*EXCERPTED PASSAGE:*
Chapter 8.4, Problem 5E

Interpretation Introduction

Interpretation:

To show that the average equation for the system is $\text{r' = -}\frac{1}{2}\text{(kr + Fsin}\varphi \text{),}$ $\varphi \text{' = - }\frac{1}{8}{\text{(4a - 3br}}^{\text{2}}\text{+ }\frac{\text{4F}}{\text{r}}\text{cos}\varphi \text{)}$ where $\text{x = r cos(t + }\varphi \text{),}$ $\dot{\text{x}}\text{ = -r sin(t + }\varphi \text{)}$, and the prime denotes differentiation with respect to slow time $\text{T = εt}$ as usual.

Concept Introduction:

• ➢ Use average or slow time equation for the weekly nonlinear oscillator.

• ➢ Determine $\text{r' }$ and $\varphi \text{' }$ from the slow time equation.

*INFORMATION GIVEN:*
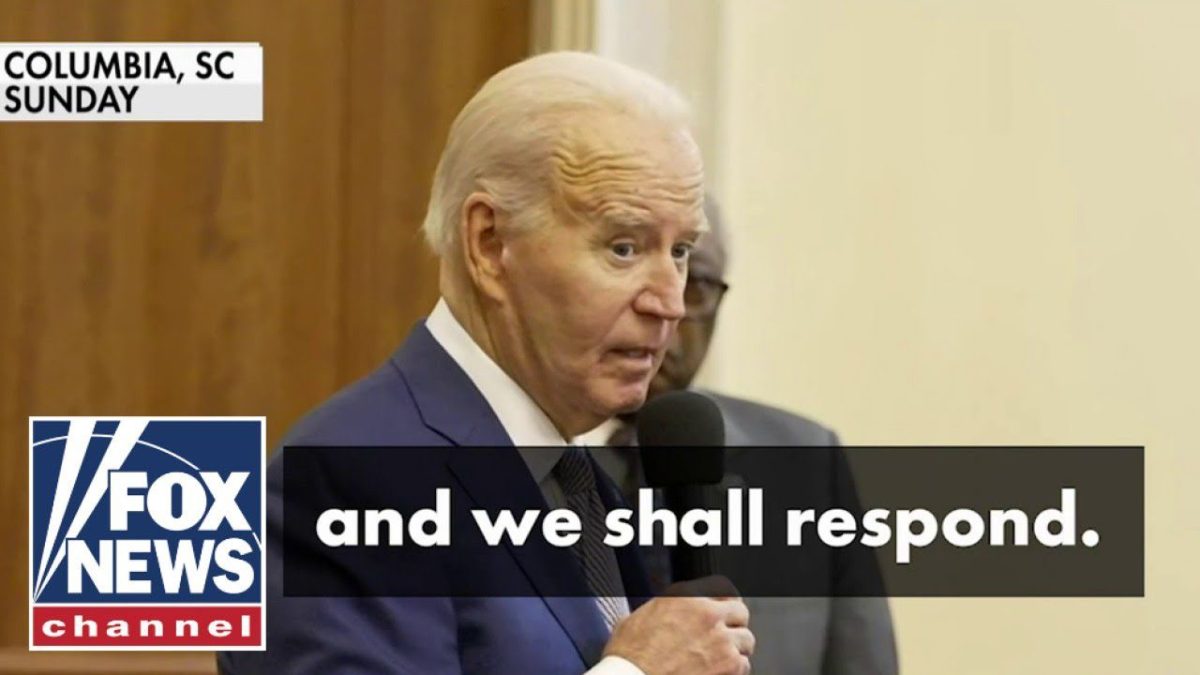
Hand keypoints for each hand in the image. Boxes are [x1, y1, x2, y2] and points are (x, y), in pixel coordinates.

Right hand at [602, 577, 753, 674]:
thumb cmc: (629, 658)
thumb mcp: (636, 619)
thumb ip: (659, 611)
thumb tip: (661, 616)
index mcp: (685, 597)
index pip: (722, 587)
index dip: (725, 601)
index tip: (725, 609)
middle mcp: (707, 613)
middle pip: (740, 611)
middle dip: (733, 624)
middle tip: (724, 637)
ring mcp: (721, 639)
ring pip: (746, 640)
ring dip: (736, 649)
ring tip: (720, 659)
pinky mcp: (729, 665)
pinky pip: (745, 664)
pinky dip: (734, 671)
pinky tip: (718, 673)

*REQUIRED ACTIONS:*
**A.** In the Problem 5E text, what does the prime denote?
**B.** Please return everything in the Problem 5E text from "Chapter 8.4, Problem" down to "weekly nonlinear oscillator.".

*SOLUTIONS PER TASK:*
**A.** Differentiation with respect to slow time T = εt.

**B.**
Chapter 8.4, Problem 5E

Interpretation Introduction

Interpretation:

To show that the average equation for the system is $\text{r' = -}\frac{1}{2}\text{(kr + Fsin}\varphi \text{),}$ $\varphi \text{' = - }\frac{1}{8}{\text{(4a - 3br}}^{\text{2}}\text{+ }\frac{\text{4F}}{\text{r}}\text{cos}\varphi \text{)}$ where $\text{x = r cos(t + }\varphi \text{),}$ $\dot{\text{x}}\text{ = -r sin(t + }\varphi \text{)}$, and the prime denotes differentiation with respect to slow time $\text{T = εt}$ as usual.

Concept Introduction:

• ➢ Use average or slow time equation for the weekly nonlinear oscillator.